Top critical review
Starts brilliantly , then sadly goes downhill
12 October 2018
As a huge fan of Arthurian Literature I genuinely wanted to like this book. To be fair it is a comparatively solid showing. It is certainly superior to Cornwell's Saxon stories which should have ended about 5 books ago, but Lancelot, despite some bright spots, tragically falls apart as the story goes on.
The opening is fast paced with a ton of action and it instantly draws the reader in, Armorica isn't a place that usually gets explored in literature set during the dark ages and this is to the novel's benefit, there's some Game of Thrones inspired treachery thrown in to boot.
From here however the pace of the novel slows down dramatically, in fact for near 200 pages we don't actually change location, and not much of any consequence seems to happen, the only bright spot here is the character of Pelleas. I recall stopping at this point nearly halfway through the book and hoping to myself that Arthur would appear soon and the tale would actually begin to lead somewhere.

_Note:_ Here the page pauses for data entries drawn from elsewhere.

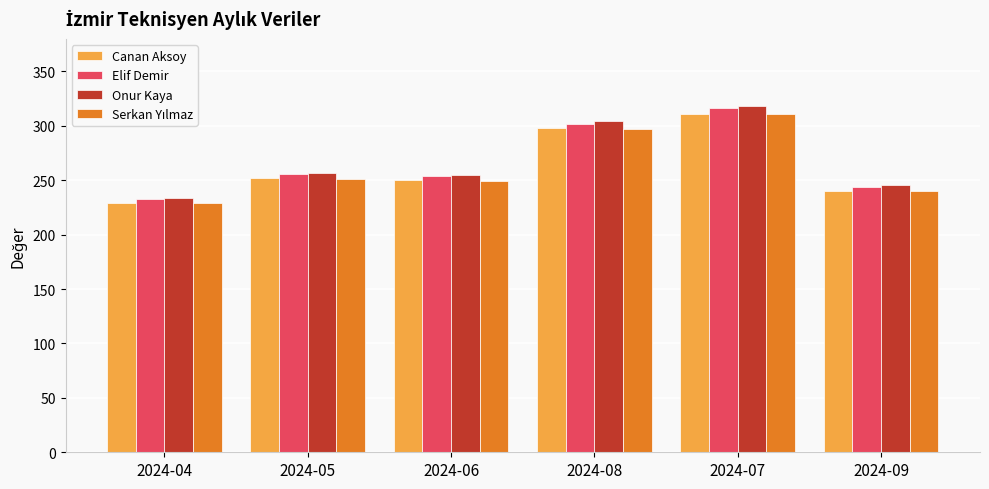

How many groups of bars are there?

6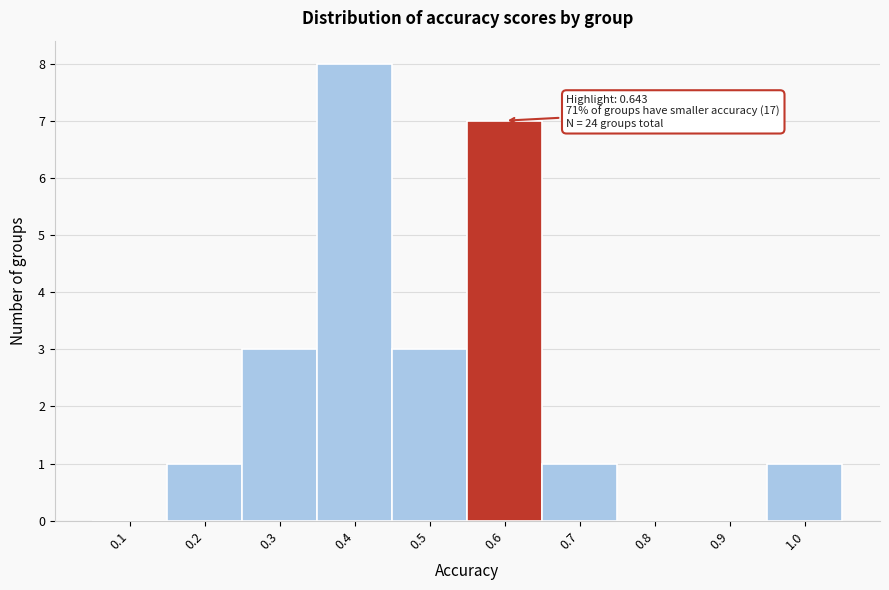

Reading left to right, extract all data points from this chart.

0.1=0	0.2=1	0.3=3	0.4=8	0.5=3	0.6=7	0.7=1	0.8=0	0.9=0	1.0=1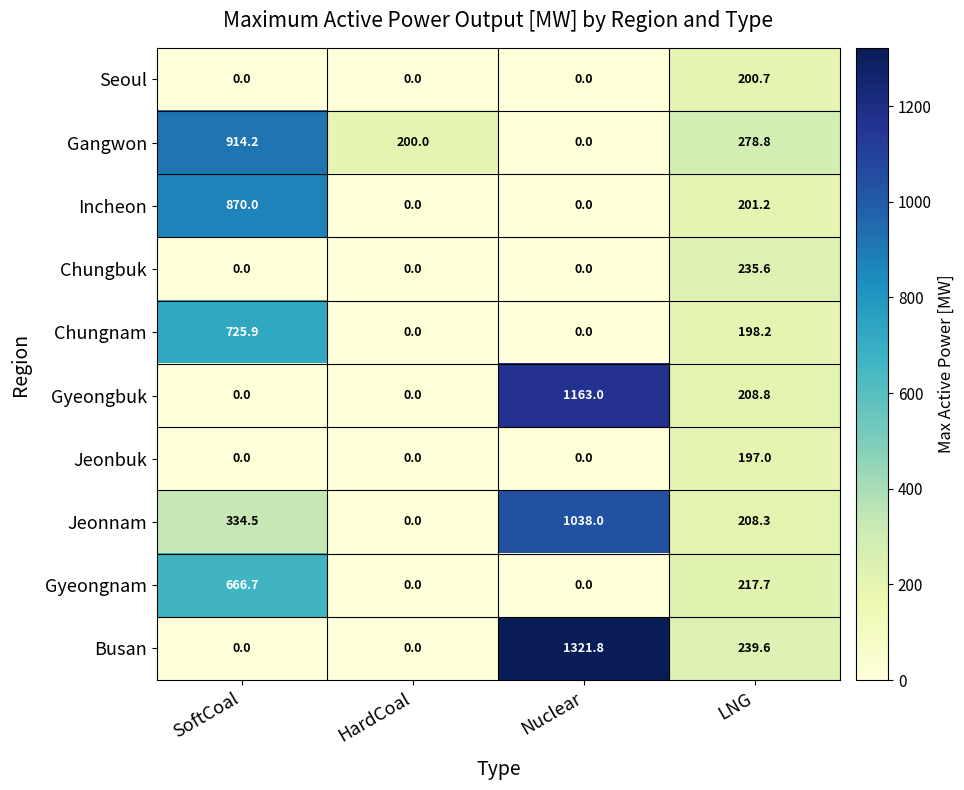

List the series in order of their peak value, lowest first.

Jeonbuk, Seoul, Chungbuk, Gyeongnam, Chungnam, Incheon, Gangwon, Jeonnam, Gyeongbuk, Busan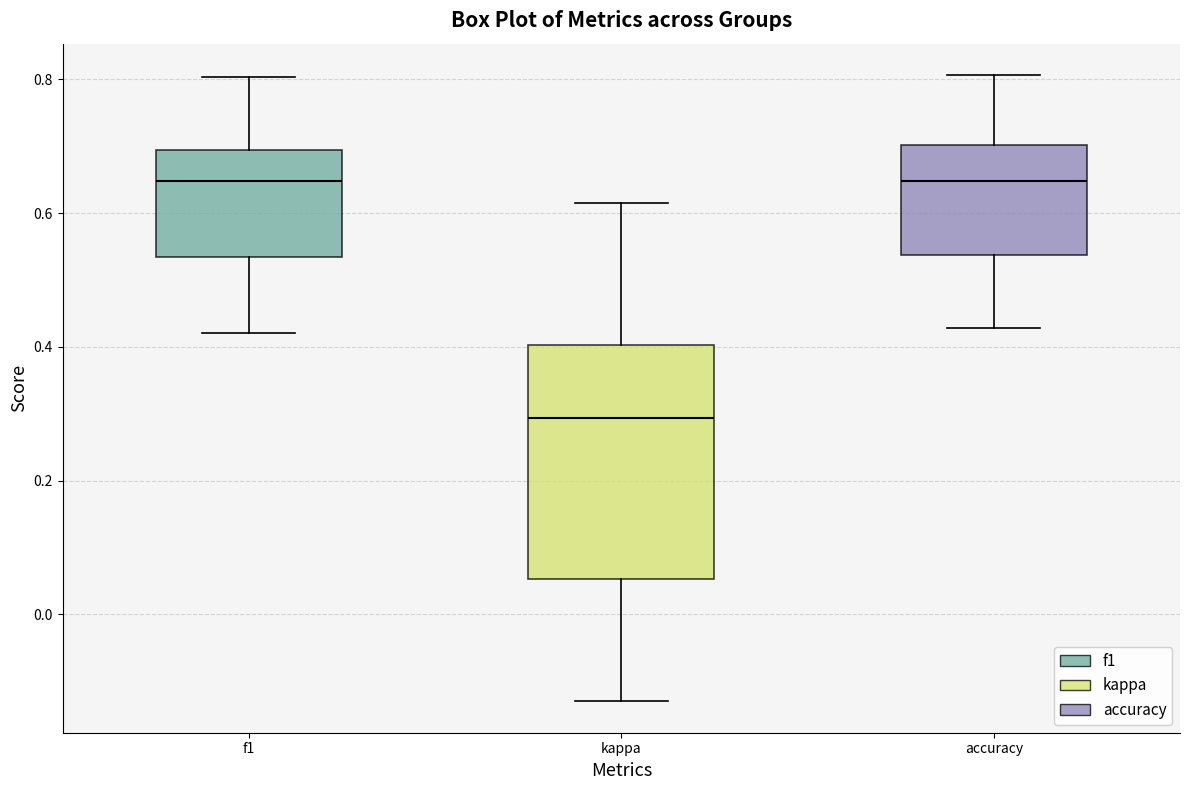

Where is the lower edge of the box for kappa on the y-axis? The values are not printed on the chart, so give them approximately, as read against the axis.

0.06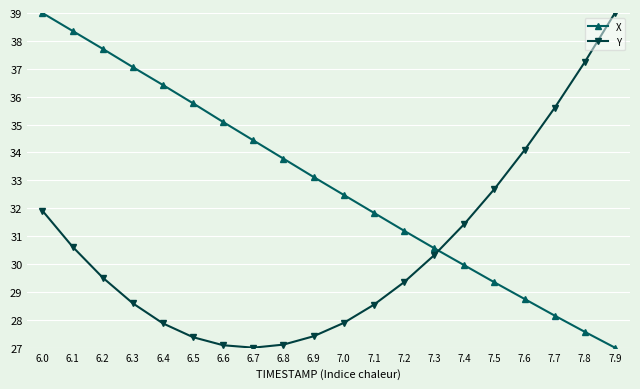

At how many categories does at least one series exceed 31?

19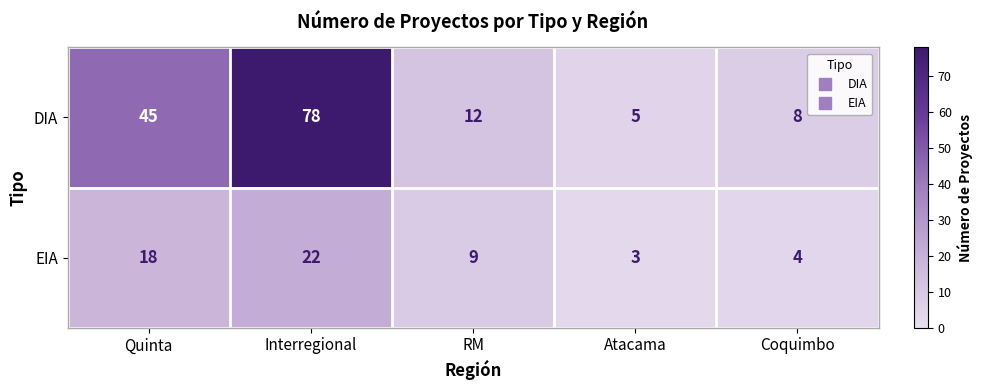

At which label does EIA reach its minimum?

Atacama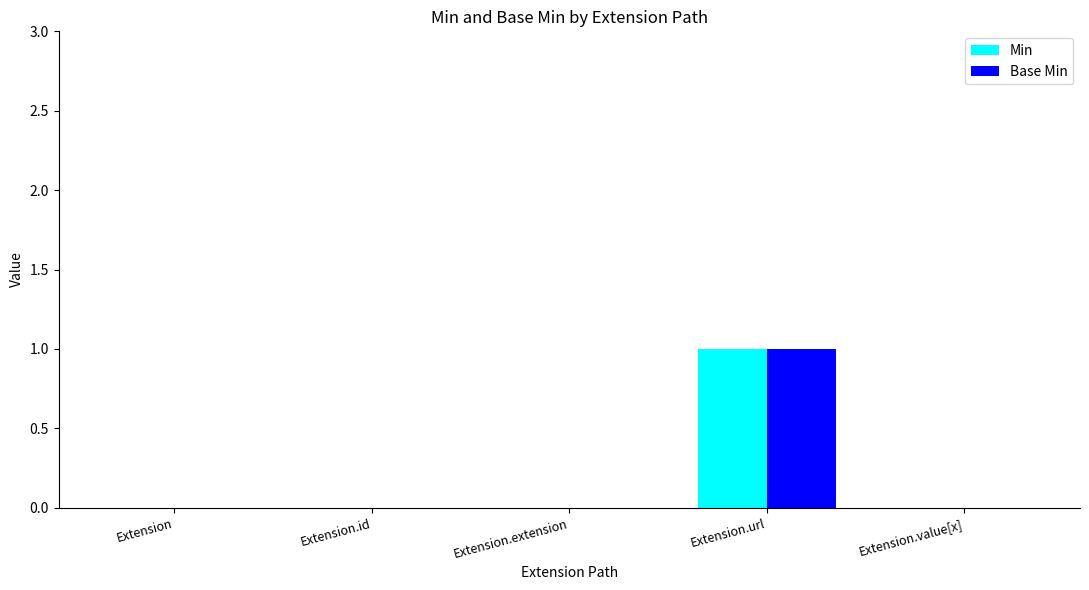

At which label does Base Min reach its peak?

Extension.url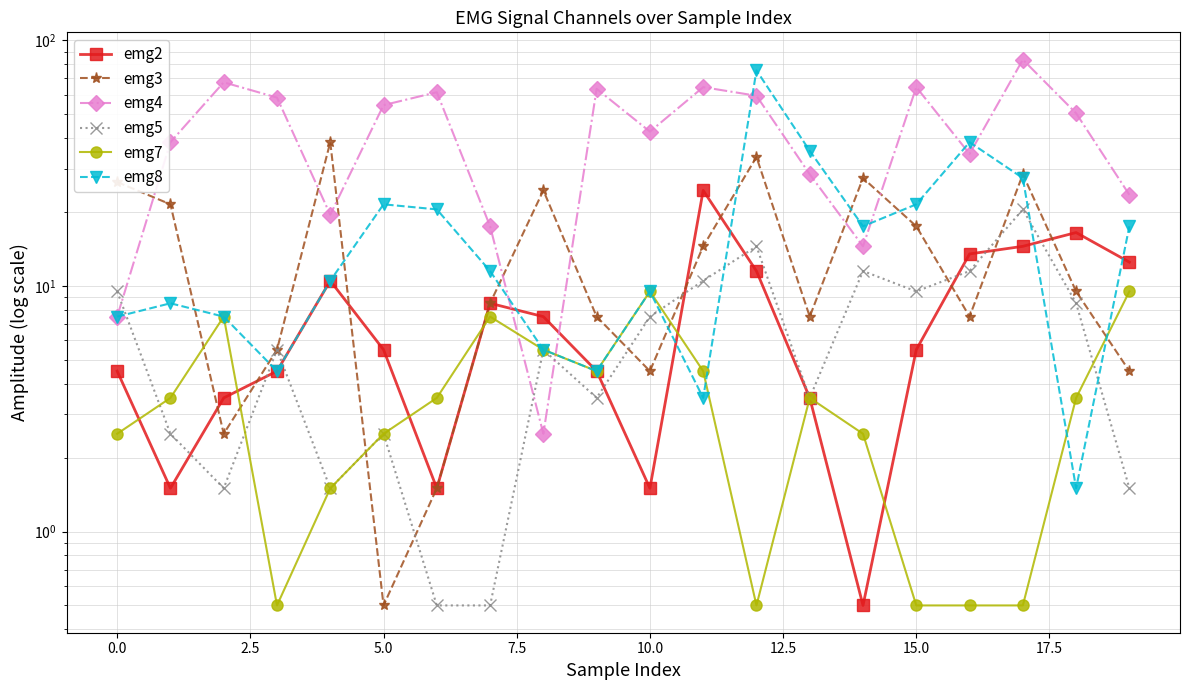

The emg5 series shows 8.5 at 18. True or false?

True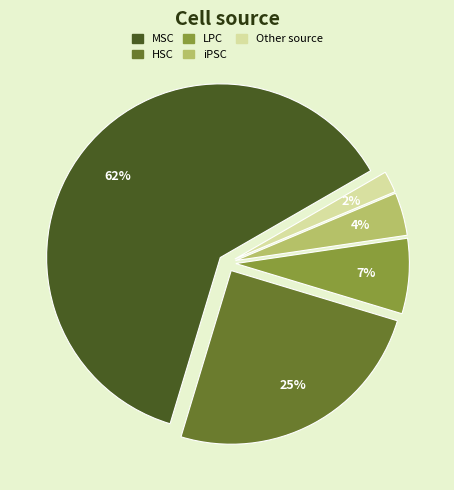

To the nearest percent, what is the difference between the largest and smallest slice percentages?

60%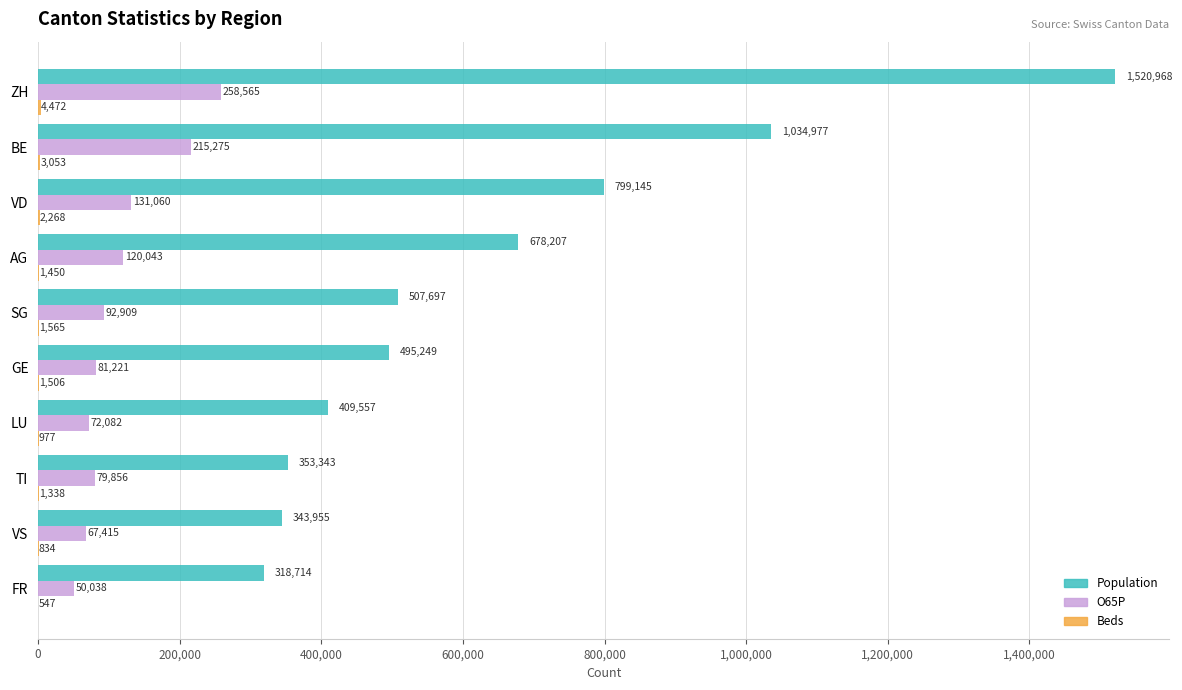

True or false: O65P has a value of 179629 at AG.

False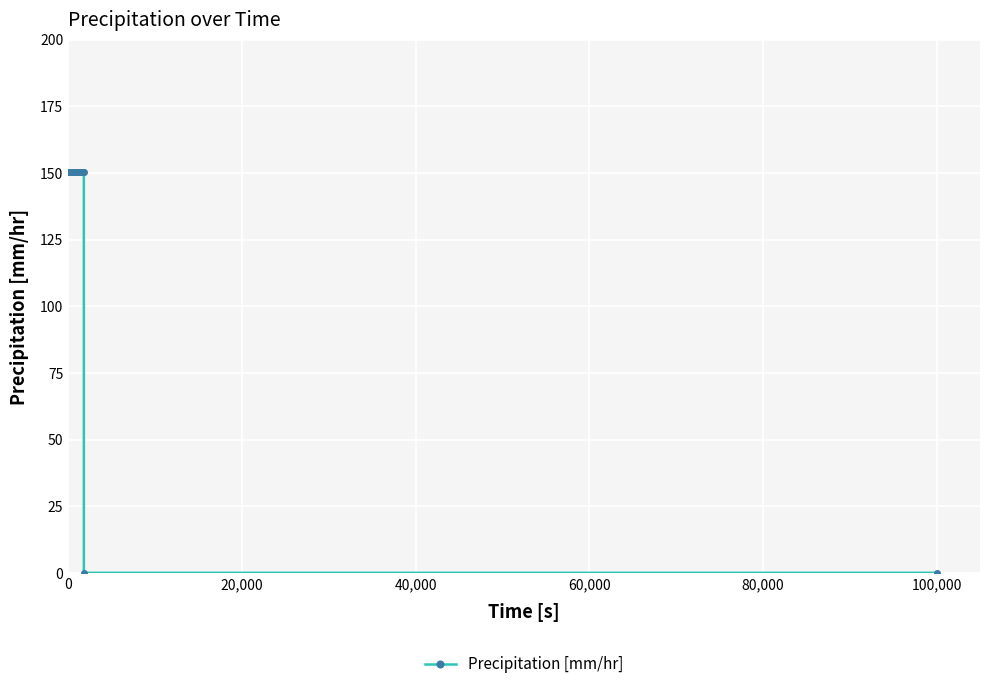

What is the value of the 1st point from the left?

150.4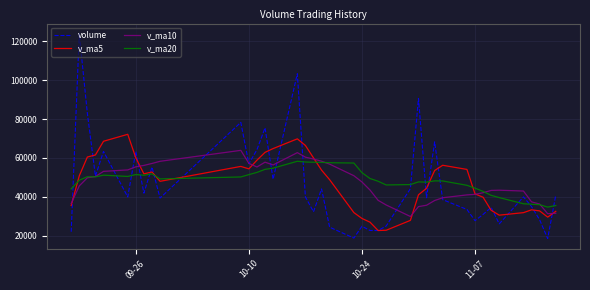

At how many categories does at least one series exceed 107895?

1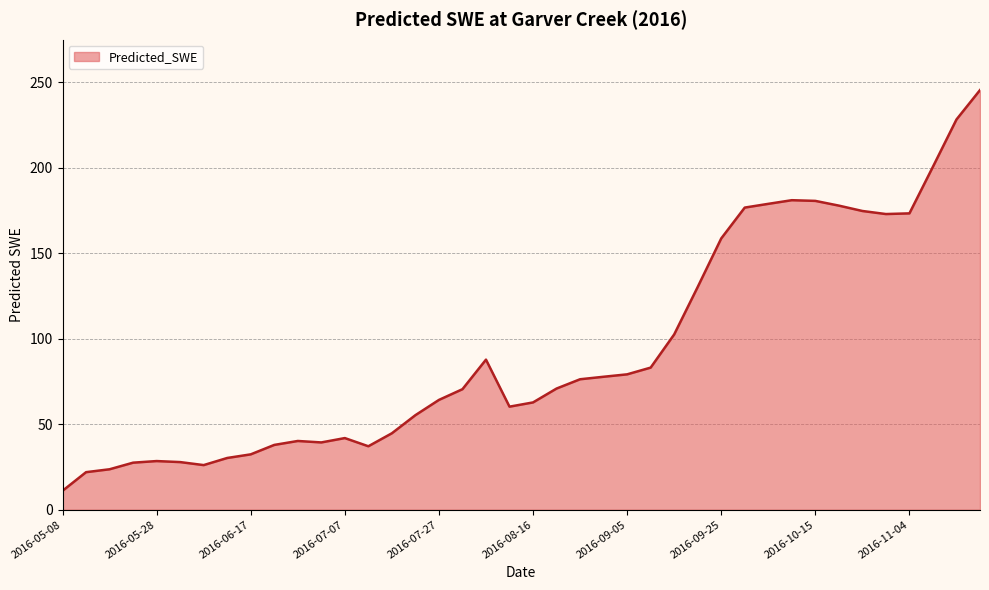

What is the difference between the maximum and minimum values?

234.5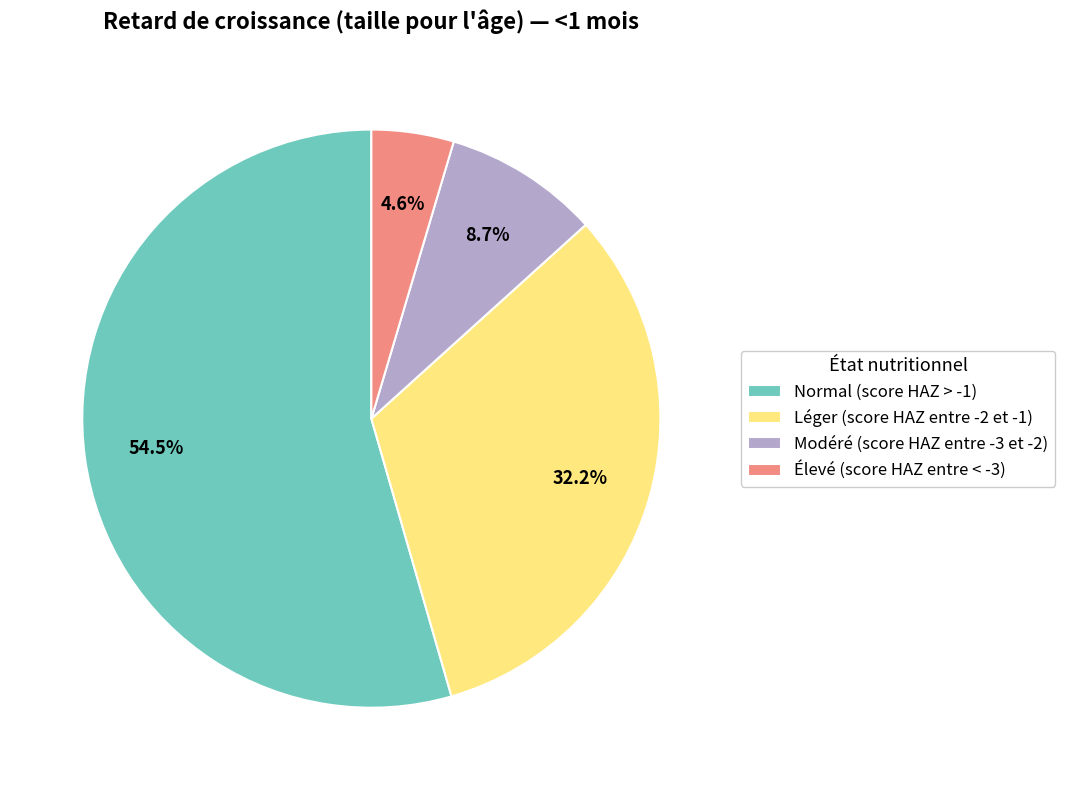

To the nearest percent, what is the difference between the Léger (score HAZ entre -2 et -1) and Normal (score HAZ > -1) slice percentages?

22%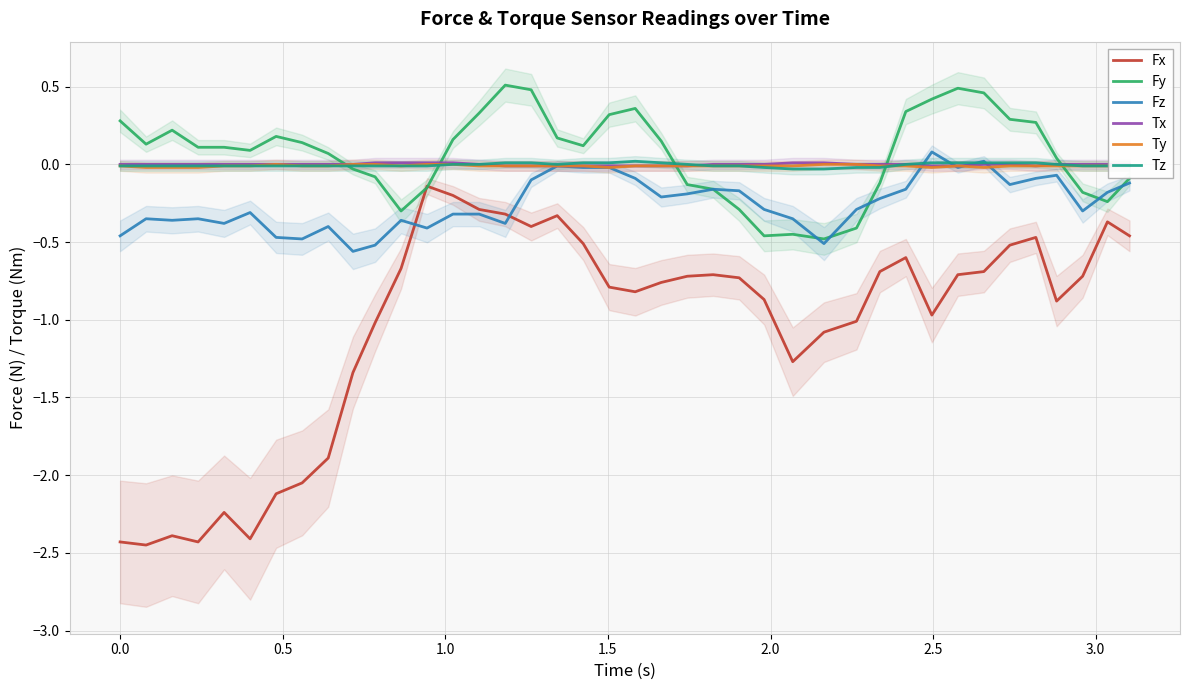

True or false: Fx and Tx intersect in this chart.

False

At the halfway mark the novel does seem to pick up again, with the second half of the book graced with Arthur, Gawain and Mordred, and filled with numerous battles and quests. However, partly as a result of having waited till the second half of the novel to get the main story up and rolling, I feel Mr Kristian's work really starts to fall apart at this point. The story seems to jump around far too quickly, in one chapter we are in the lands of the Picts, the next we are 500 miles south in Camelot, then we are in Gaul fighting the Franks. At one point we jump 8 years ahead in the turning of page. It all feels very disjointed and I found it made for very awkward reading. It almost feels as if the author is trying to squeeze too much into the final 150 or so pages.
All this however could be forgiven were it not for the final few chapters, which genuinely made me despise the character that is Lancelot. When the aforementioned charges in to save Guinevere from her death at the pyre, he kills Agga and Bedwyr, men with whom he has fought alongside for years, his brothers in arms. In the original Arthurian story, when Lancelot kills Gareth and Gaheris, he is grief stricken and distraught, surely in this book he is as well? Not so. There is no internal monologue, no mention of sorrow or regret, nothing but a childish pining for Guinevere. Despite Mr Kristian's efforts to portray Lancelot and Guinevere as a tragic love story, by the end of this book their relationship is an utterly childish, unrealistic joke.
The end is perhaps the worst part of the book. The author may have intended it to be bitterweet and poignant. Personally I found it ridiculous. Lancelot's skills as a father are called into question when he leaves his very young son by himself and defenceless on the edge of a battlefield while he volunteers to go on a suicide charge with Arthur and his men. By the time I put this book down I despised Lancelot, if that was Mr Kristian's intenton, I commend him.
For any fan of Arthurian Literature, this book is worth a read, but a masterpiece it is most definitely not.